Democrats immediately branded Trump’s approach as “junk insurance,” and a major insurer group warned that consumers could potentially be harmed. Other insurers were more neutral, and companies marketing the plans hailed the development.
It’s unclear how much mass-market appeal such limited plans will ultimately have. State insurance regulators also have jurisdiction, and many states may move to impose their own restrictions. Federal officials said they anticipate a slow take-up, not sweeping changes.
Unable to repeal much of “Obamacare,” the Trump administration has tried to undercut how it’s supposed to work and to create options for people who don’t qualify for financial assistance with premiums.

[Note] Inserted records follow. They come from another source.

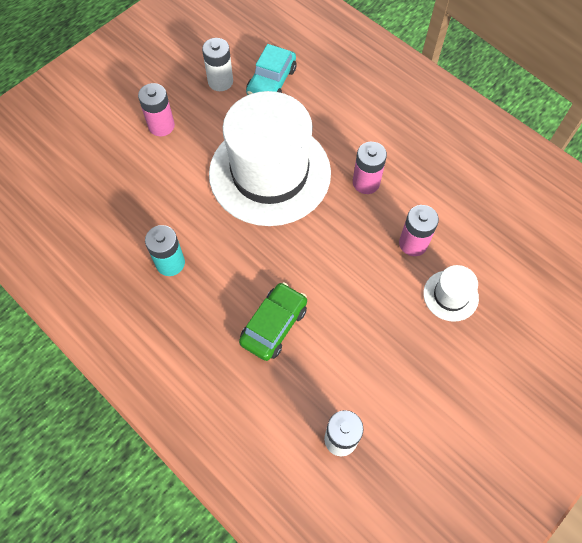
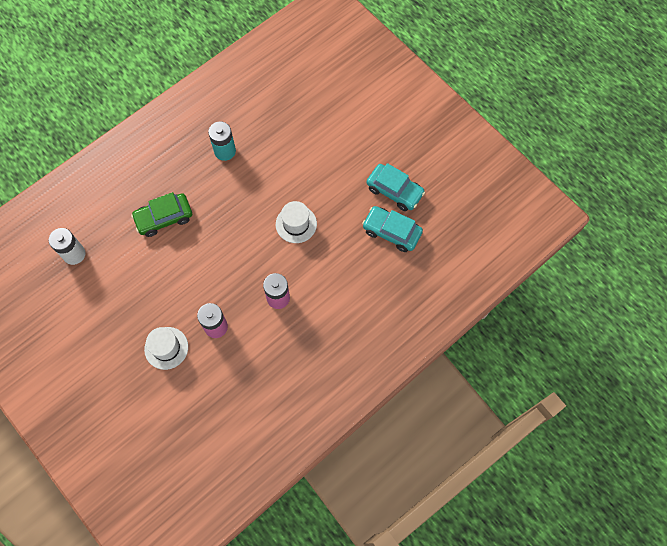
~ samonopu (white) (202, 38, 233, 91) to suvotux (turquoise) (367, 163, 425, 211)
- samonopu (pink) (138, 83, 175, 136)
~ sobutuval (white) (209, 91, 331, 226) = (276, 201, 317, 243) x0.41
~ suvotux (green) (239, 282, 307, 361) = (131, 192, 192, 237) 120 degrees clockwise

Officials are hoping short-term plans will fit the bill. Next year, there will be no tax penalty for someone who opts for short-term coverage versus a comprehensive plan, so more people might consider the option. More short-term plans will be available starting this fall.
A major insurer group expressed strong concerns.
“The broader availability and longer duration of slimmed-down policies that do not provide comprehensive coverage has the potential to harm consumers, both by making comprehensive coverage more expensive and by leaving some consumers unaware of the risks of these policies,” said Justine Handelman of the Blue Cross Blue Shield Association, whose members are a mainstay of ACA coverage.
But President Donald Trump has been enthusiastic. “Much less expensive health care at a much lower price,” he said, previewing the plans at a White House event last week. “Will cost our country nothing. We’re finally taking care of our people.”
The administration estimates that premiums for a short-term plan could be about one-third the cost of comprehensive coverage. A standard silver plan under the Obama law now averages $481 a month for a 40-year-old nonsmoker. A short-term plan might cost $160 a month or even less.
Short-term insurance has fewer benefits. A Kaiser Family Foundation survey of current plans found none that covered maternity, and many that did not cover prescription drugs or substance-abuse treatment – required under the Obama law. They can include dollar limits on coverage.
Senate Democratic leader Chuck Schumer of New York said Democrats will “do everything in our power” to block the administration.